TASK
Pictures stay out. Extract the lines below from the first one through the line with "#### 5.4.1 Message Queue Handler", both included.

──────── TASK MATERIAL ────────

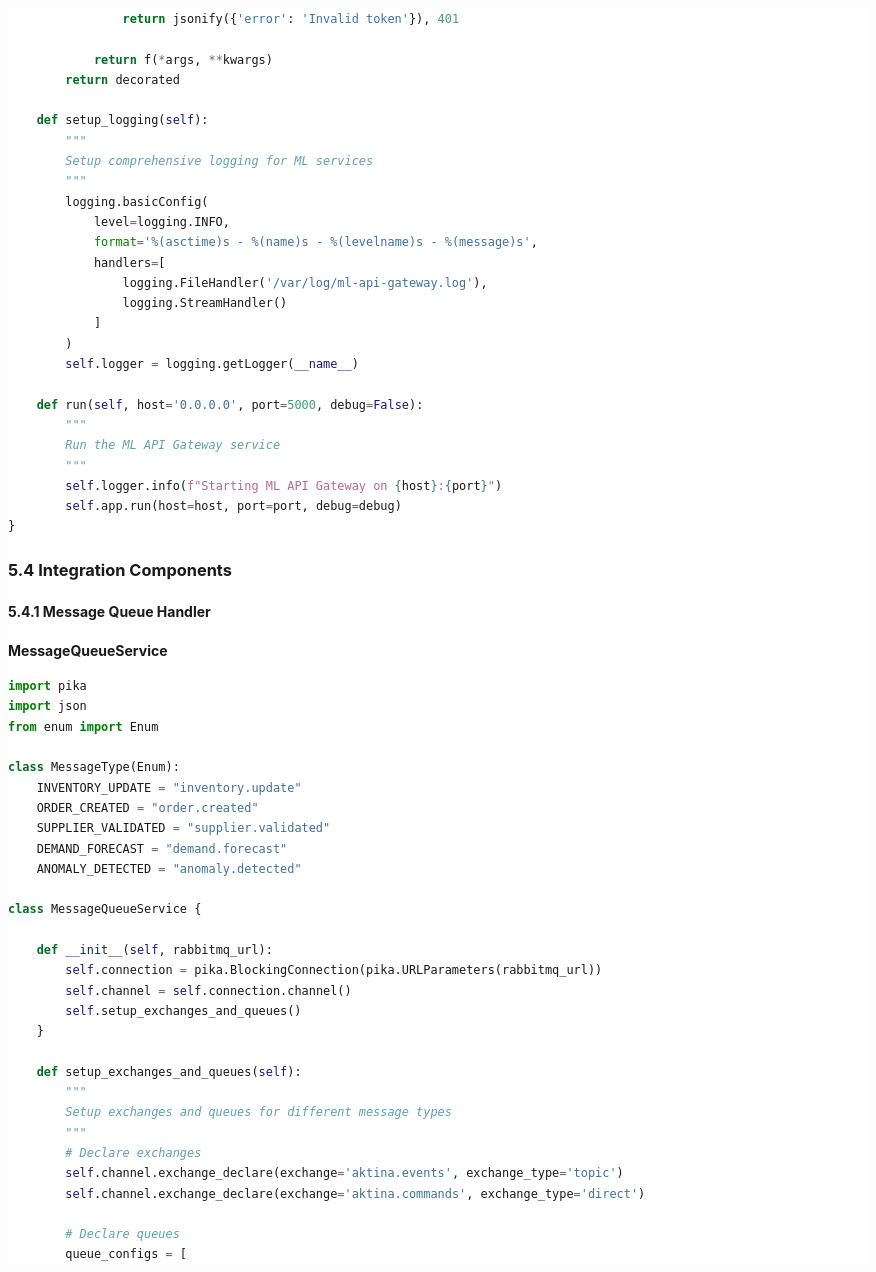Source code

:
 ```python
                return jsonify({'error': 'Invalid token'}), 401
            
            return f(*args, **kwargs)
        return decorated
    
    def setup_logging(self):
        """
        Setup comprehensive logging for ML services
        """
        logging.basicConfig(
            level=logging.INFO,
            format='%(asctime)s - %(name)s - %(levelname)s - %(message)s',
            handlers=[
                logging.FileHandler('/var/log/ml-api-gateway.log'),
                logging.StreamHandler()
            ]
        )
        self.logger = logging.getLogger(__name__)
    
    def run(self, host='0.0.0.0', port=5000, debug=False):
        """
        Run the ML API Gateway service
        """
        self.logger.info(f"Starting ML API Gateway on {host}:{port}")
        self.app.run(host=host, port=port, debug=debug)
}
```

### 5.4 Integration Components

#### 5.4.1 Message Queue Handler

**MessageQueueService**
```python
import pika
import json
from enum import Enum

class MessageType(Enum):
    INVENTORY_UPDATE = "inventory.update"
    ORDER_CREATED = "order.created"
    SUPPLIER_VALIDATED = "supplier.validated"
    DEMAND_FORECAST = "demand.forecast"
    ANOMALY_DETECTED = "anomaly.detected"

class MessageQueueService {
    
    def __init__(self, rabbitmq_url):
        self.connection = pika.BlockingConnection(pika.URLParameters(rabbitmq_url))
        self.channel = self.connection.channel()
        self.setup_exchanges_and_queues()
    }
    
    def setup_exchanges_and_queues(self):
        """
        Setup exchanges and queues for different message types
        """
        # Declare exchanges
        self.channel.exchange_declare(exchange='aktina.events', exchange_type='topic')
        self.channel.exchange_declare(exchange='aktina.commands', exchange_type='direct')
        
        # Declare queues
        queue_configs = [
```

────────

SOLUTION FOR THIS PROBLEM
Source code

:
 ```python
                return jsonify({'error': 'Invalid token'}), 401
            
            return f(*args, **kwargs)
        return decorated
    
    def setup_logging(self):
        """
        Setup comprehensive logging for ML services
        """
        logging.basicConfig(
            level=logging.INFO,
            format='%(asctime)s - %(name)s - %(levelname)s - %(message)s',
            handlers=[
                logging.FileHandler('/var/log/ml-api-gateway.log'),
                logging.StreamHandler()
            ]
        )
        self.logger = logging.getLogger(__name__)
    
    def run(self, host='0.0.0.0', port=5000, debug=False):
        """
        Run the ML API Gateway service
        """
        self.logger.info(f"Starting ML API Gateway on {host}:{port}")
        self.app.run(host=host, port=port, debug=debug)
}
```

### 5.4 Integration Components

#### 5.4.1 Message Queue Handler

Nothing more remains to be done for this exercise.